# YOUR GOAL:
Down to the last line, set down the material below exactly, excluding pictures.

# RECORDED INFORMATION:
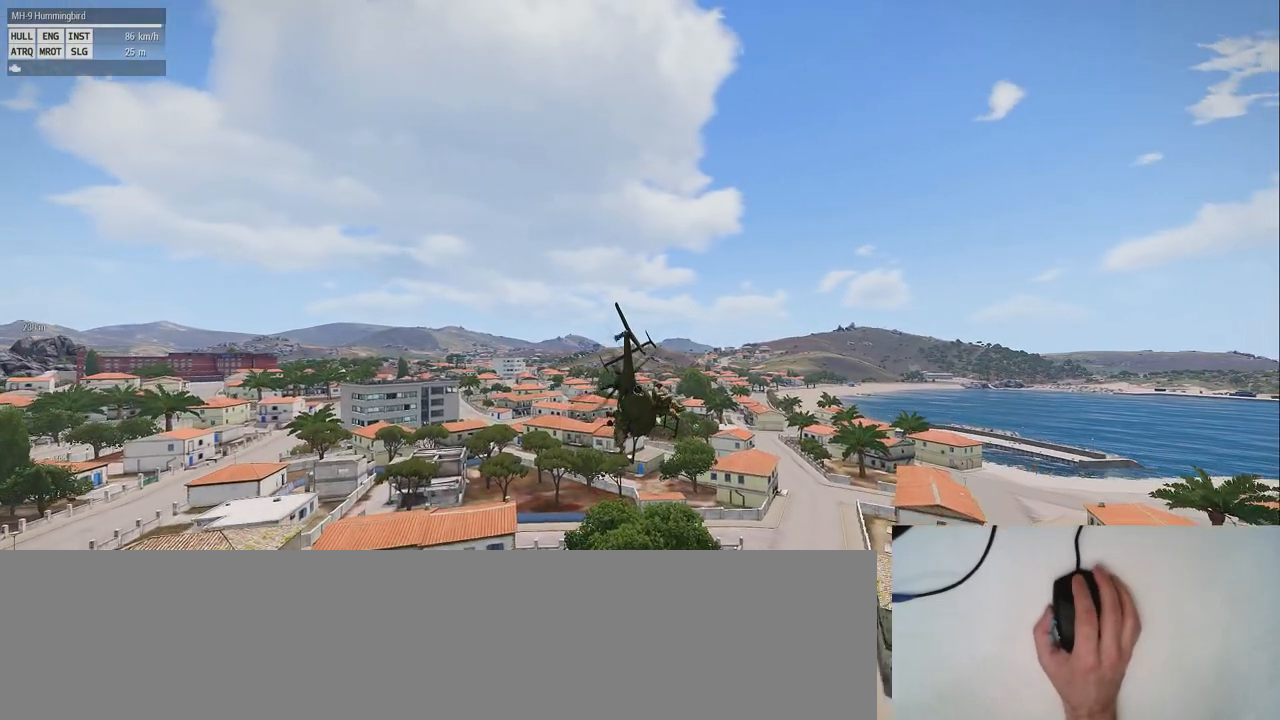
{"keys": ["shift_l"], "mouse": [], "events": []}
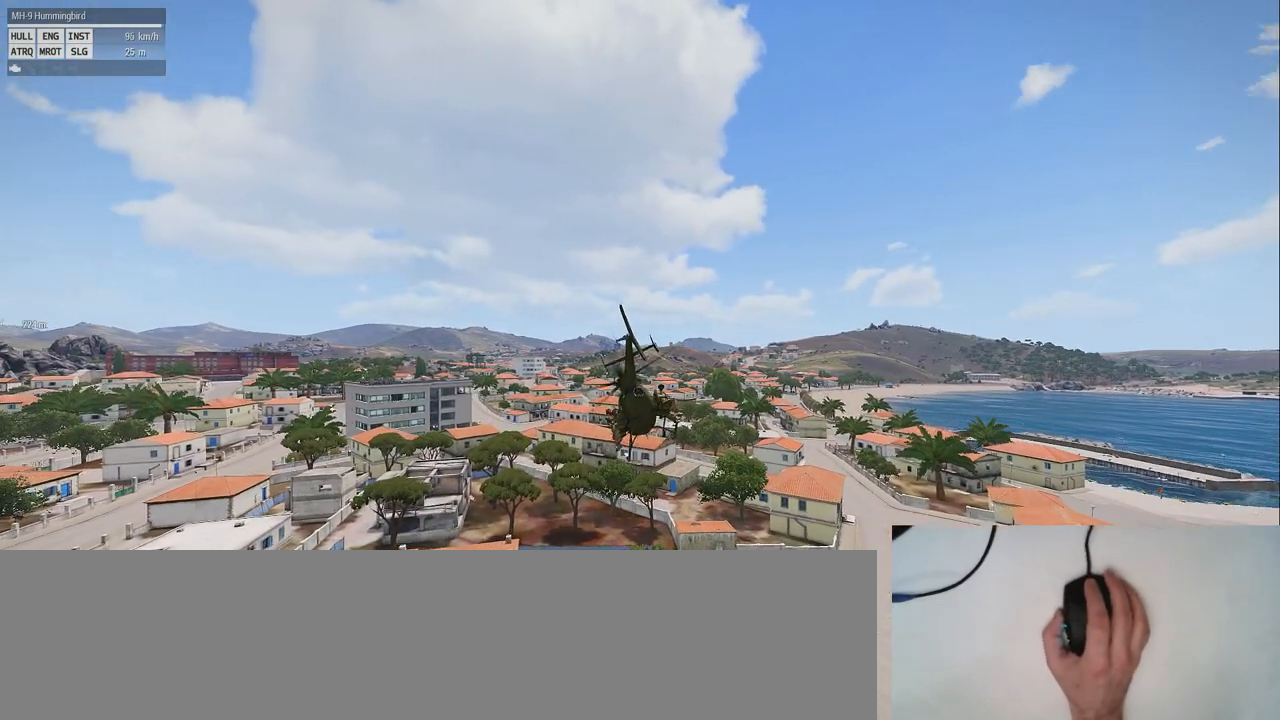
{"keys": ["shift_l"], "mouse": [], "events": []}
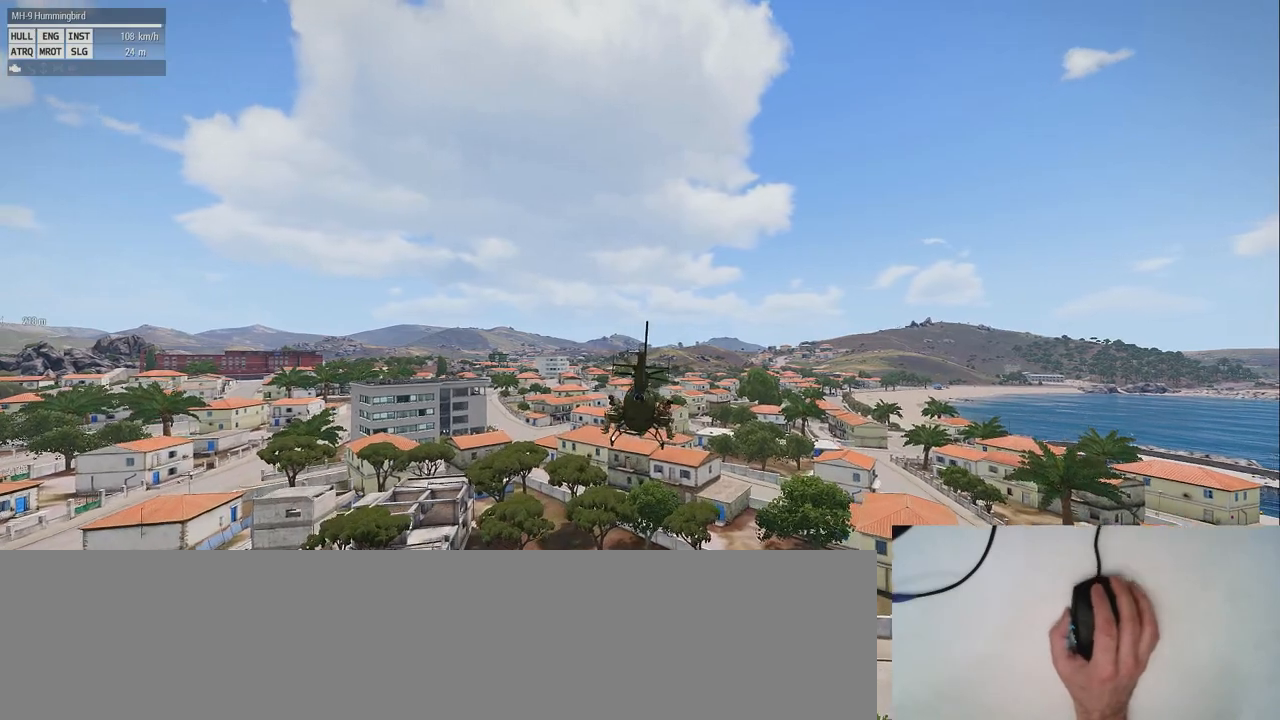
{"keys": ["z"], "mouse": [], "events": [[220, "z", "down"], [240, "shift_l", "up"]]}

# EXERCISE RESULT:
{"keys": ["shift_l"], "mouse": [], "events": []}
{"keys": ["shift_l"], "mouse": [], "events": []}
{"keys": ["z"], "mouse": [], "events": [[220, "z", "down"], [240, "shift_l", "up"]]}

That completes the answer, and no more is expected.